Where Sukey was hoping to captivate a man with a title and lots of money.

Whereas she... Georgiana tugged at the bodice of the gown she was wearing with utter mortification. And plucked up the courage to voice a protest.

‘If we are not to set tongues wagging on our first appearance at a tonnish event, don’t you think I ought to wear something a bit more...modest?’

‘There is nothing immodest about your gown, Georgiana,’ said Stepmama. ‘I have told you before, ladies do reveal a little more of their shoulders and bosom in the evening than they would do by day.
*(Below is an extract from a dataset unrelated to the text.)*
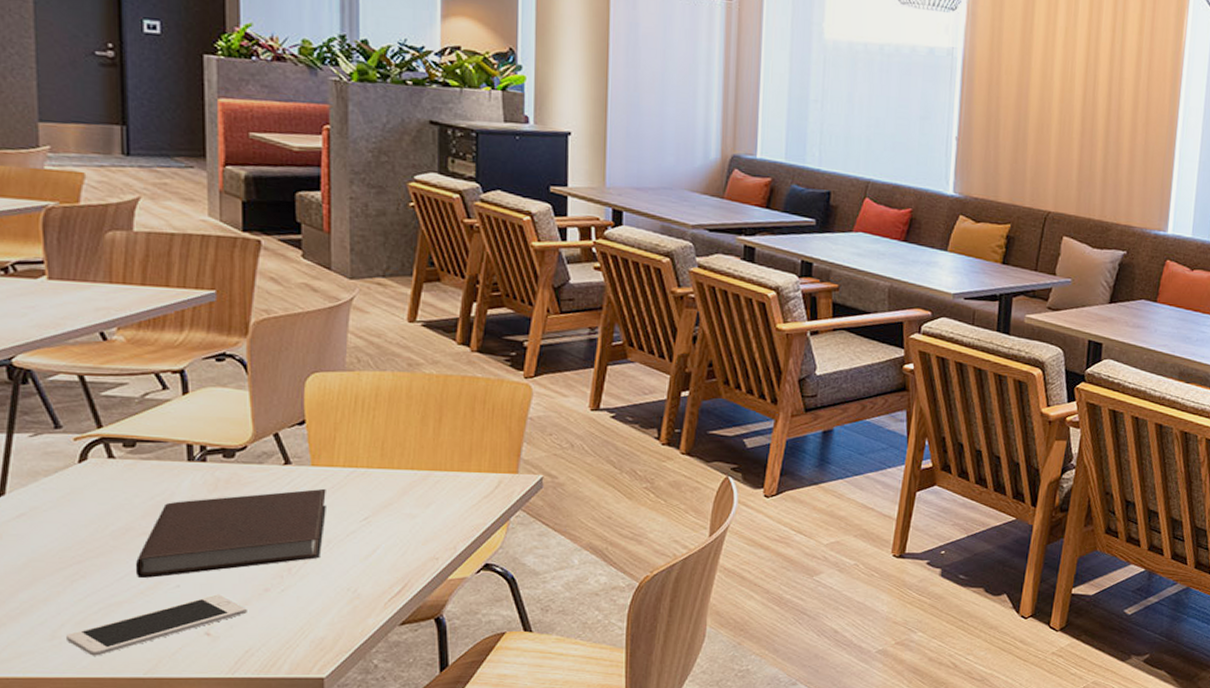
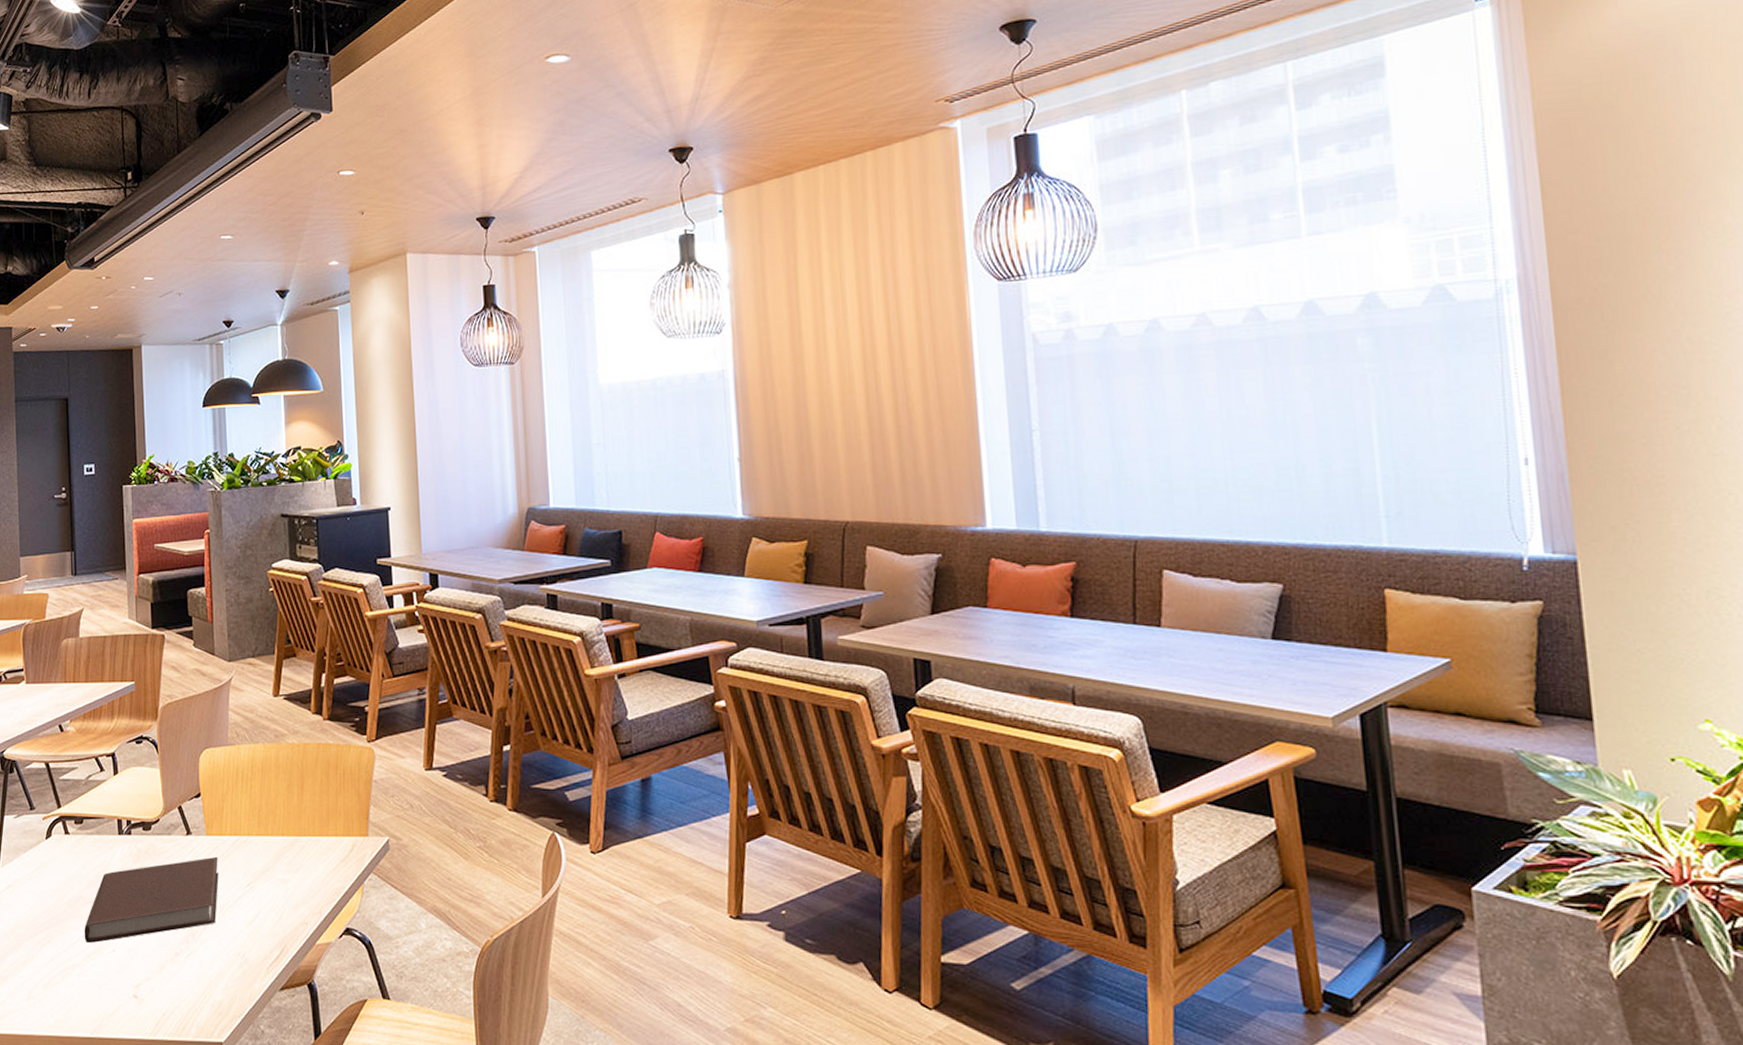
cell phone: present [66,594,247,656] -> none [38,958,163,1016]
I have seen girls much younger than you showing a lot more of themselves than that,’ she said, indicating the upper curves of Georgiana’s bosom which were thrusting proudly from the closely clinging bodice.

‘Yes, but Sukey is dressed far more demurely...’ she began, plucking at her bodice again. Only to have Stepmama step up, slap her hands away and ruthlessly tug it back into place.

‘Sukey is pretty,’ she said. ‘Men already take notice of her.’

‘Oh, Mama!’ Sukey dropped her ribbon on to the dressing table. ‘Georgiana is pretty, too. In her own way. I mean, that is, there are sure to be some men who prefer larger girls, with thick black hair and brown eyes,’ she said staunchly, in the face of all evidence to the contrary.

For not one of the youths of Bartlesham, or any of the nearest towns, had ever shown the slightest bit of interest in her. Even though Stepmama had taught her to behave like a lady, the manners and the clothes were all only a thin layer of top dressing. No matter how hard she tried, she was always going to look big and clumsy in comparison to her dainty little stepsister and rouse entirely different feelings from the males of the population.

Stepmama sighed. ‘Men who prefer larger girls will want to get a glimpse of her best assets, then, won’t they? I wouldn’t have thought I’d need to remind you, Sukey, that all women have to make the best of what God has given them, if we are to survive in this harsh world.’ She waved her hand at the wads of tissue paper, lidless boxes, gloves and shoes littering every flat surface of the dressing room the two girls shared.